WR James Onwualu – November
The Minneapolis product who comes from the same high school as Michael Floyd is already on campus and gives the Irish a versatile receiver. His intelligence and work ethic likely will get him on the field at some point this fall.
WR Corey Robinson – 2014
The son of NBA Hall of Famer David Robinson is still a work in progress, but the Irish really like what they have. Robinson is still growing and will likely be best served by a redshirt year before taking flight in 2014.
TE Mike Heuerman – October
Notre Dame loves tight ends, and despite the loss of Tyler Eifert, the Irish would still like two-tight-end sets to be a fundamental part of their offense. A disappointing sophomore season for Ben Koyack has opened the door for Heuerman to receive immediate playing time, but it may be closer to midseason before he gets on the field.
TE Durham Smythe – 2014
Smythe was one of Notre Dame’s final commitments, giving the Irish a second tight end that was more of a luxury than a need. Heuerman is the better overall prospect, so expect Smythe to sit for a year before becoming part of the tight-end rotation in 2014.
OL Hunter Bivin – 2014
Offensive linemen have the steepest learning curve when transitioning from high school to college, so the Irish would like to save a year of eligibility for Bivin. He projects as a guard, but Conor Hanratty and Mark Harrell figure to claim the two second-team spots in 2013.
OL Steve Elmer – September
The first commit in this class enrolled in January and will likely be the first of the offensive linemen to see any game action. Elmer and sophomore Ronnie Stanley should be the two backup tackles behind Zack Martin and Christian Lombard.
OL Mike McGlinchey – 2014
The Irish love what they have in the 6’8” Philadelphia product, but would like McGlinchey to spend a year with Paul Longo in the weight room before taking the field. He’ll likely be the fifth option at tackle, so barring injury, 2013 will be a redshirt year.
OL Colin McGovern – 2014
McGovern will likely be in the same boat as Bivin. True freshman offensive linemen are generally in over their heads, so a year of learning and physical development would be ideal for the Chicago-area native.
OL John Montelus – 2014
Notre Dame thinks it has the next Braxston Cave in Montelus, but will likely wait until 2014 to unleash him. The center position is in a state of transition, but if Matt Hegarty’s health holds, the Irish can likely save a year for Montelus.
DL Jacob Matuska – 2014
Matuska still needs a defined position, as the high school tight end and defensive lineman could play on either line for the Irish. The late addition of Eddie Vanderdoes to this class all but ensures Matuska will redshirt this fall.
DL Isaac Rochell – 2014
This might be the toughest one to call. Rochell won’t be in the two-deep to begin, but injuries could force him into action. The Irish have a solid group of eight in the defensive line rotation, so redshirting Rochell is the preferred plan.
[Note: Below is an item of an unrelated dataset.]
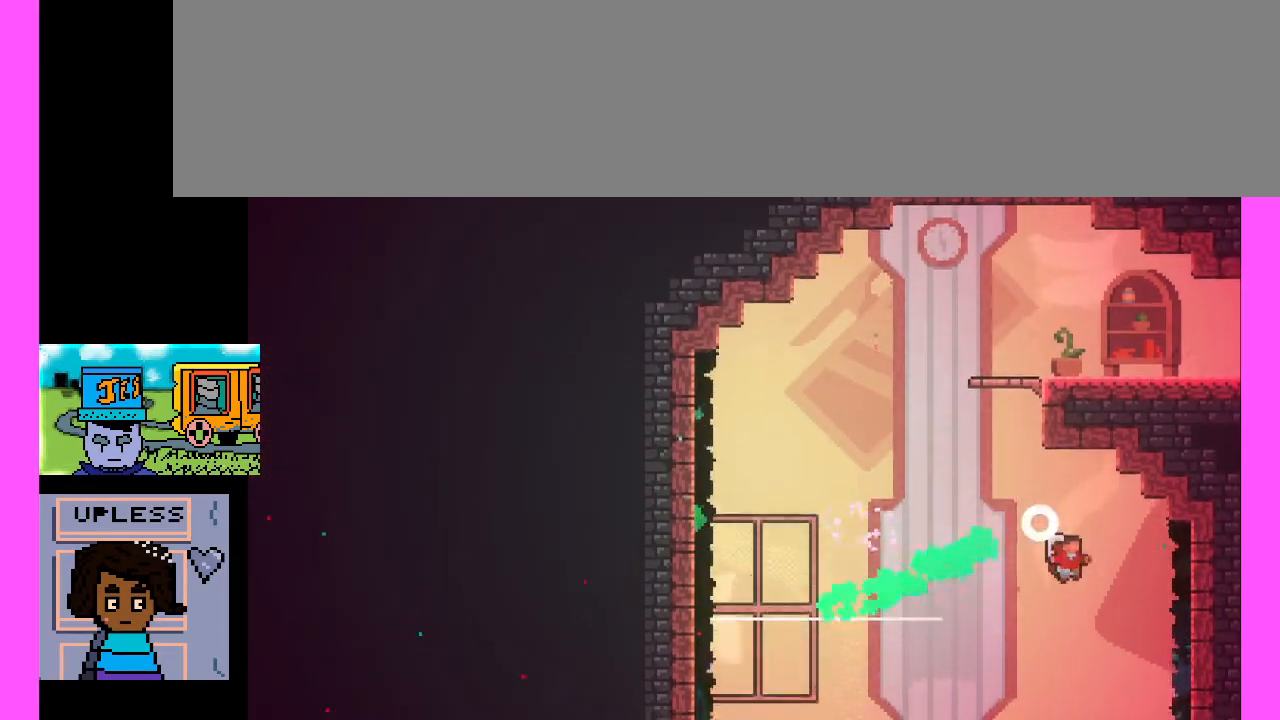
{"keys": [], "events": [[67, "x", "up"], [133, "c", "up"], [233, "c", "down"], [267, "c", "up"]]}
DL Eddie Vanderdoes – September
Aaron Lynch and Stephon Tuitt, the prized defensive line recruits in the 2011 class, worked their way into the mix early in that season. Expect the same for Vanderdoes, who will likely start at end but can eventually play both inside and outside on the defensive line.
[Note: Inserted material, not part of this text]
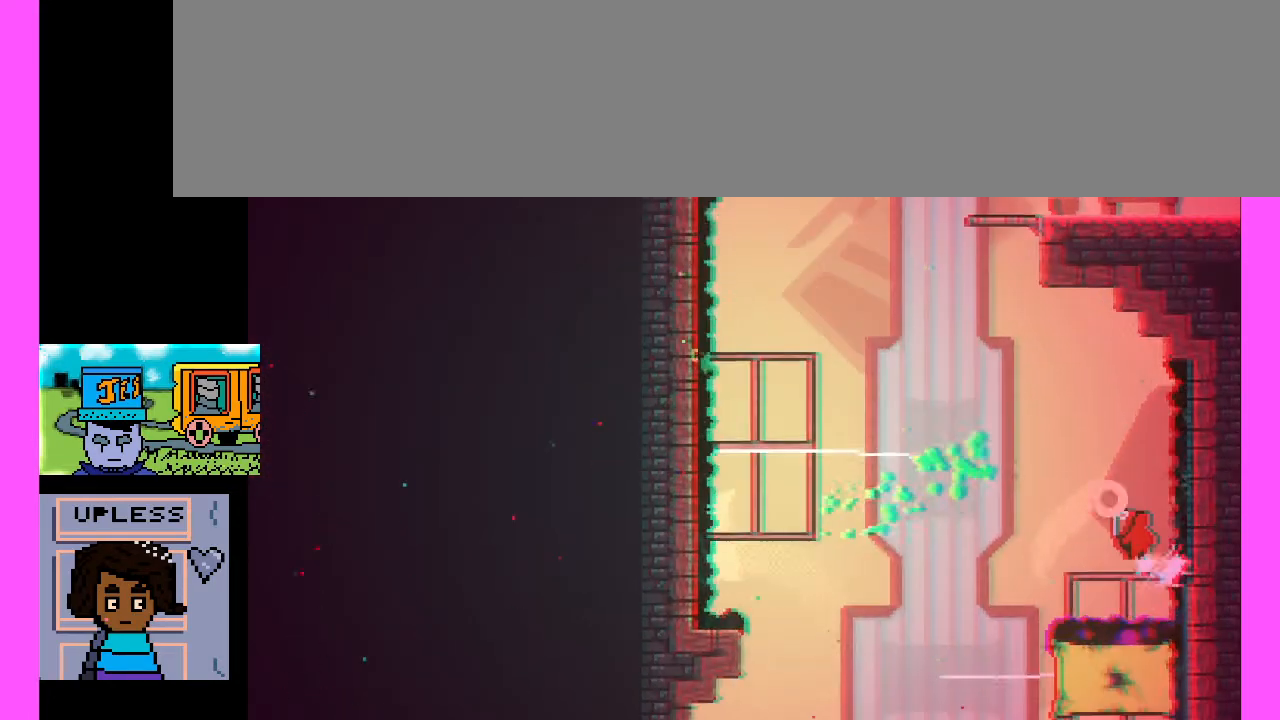
{"keys": [], "events": []}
LB Michael Deeb – November
Think of Deeb as a poor man’s Manti Te’o in terms of skill set. He’s a bit undersized and has limited range, but should excel against the run and has great fundamentals. If there’s not a better option than Deeb to backup Jarrett Grace in the middle, the Irish will burn his redshirt.
LB Doug Randolph – 2014
The first question with Randolph will be whether he’s a Cat linebacker or a Dog linebacker. The decision may take all of next season to figure out, and with good depth at both spots, it will likely be special teams-only or a redshirt season for Randolph.
LB Jaylon Smith – October
Despite Smith being a consensus top-five prospect nationally, Danny Spond will still be the opening day starter at Dog linebacker. However, Smith is too talented to not eventually earn significant minutes by midseason.
CB Devin Butler – 2014
The Washington, D.C., native filled a major need for the Irish, but a healthy Lo Wood should be enough to let Butler redshirt. Special teams are always an option, but with Notre Dame having a full complement of scholarship players this year, the Irish may be able to save a year of Butler’s eligibility.
CB Rashad Kinlaw – 2014
Injuries severely limited Kinlaw’s high school career, so the Irish aren’t quite sure what they have in Galloway, N.J., product. They shouldn’t have to find out for sure until 2014.
CB Cole Luke – November
The Irish could have used Luke last year after Lo Wood’s season-ending injury, but they’re more than glad to have him for this coming season. Luke is the most talented of the three cornerbacks in this class, and will likely be a special teams contributor and a second-team defender.
S Max Redfield – September
If there’s one player in this class who could potentially start the Aug. 31 opener vs. Temple, it’s Redfield. The one-time USC commit is the highest-ranked defensive back Notre Dame has signed in the modern recruiting era and is a natural replacement for Zeke Motta.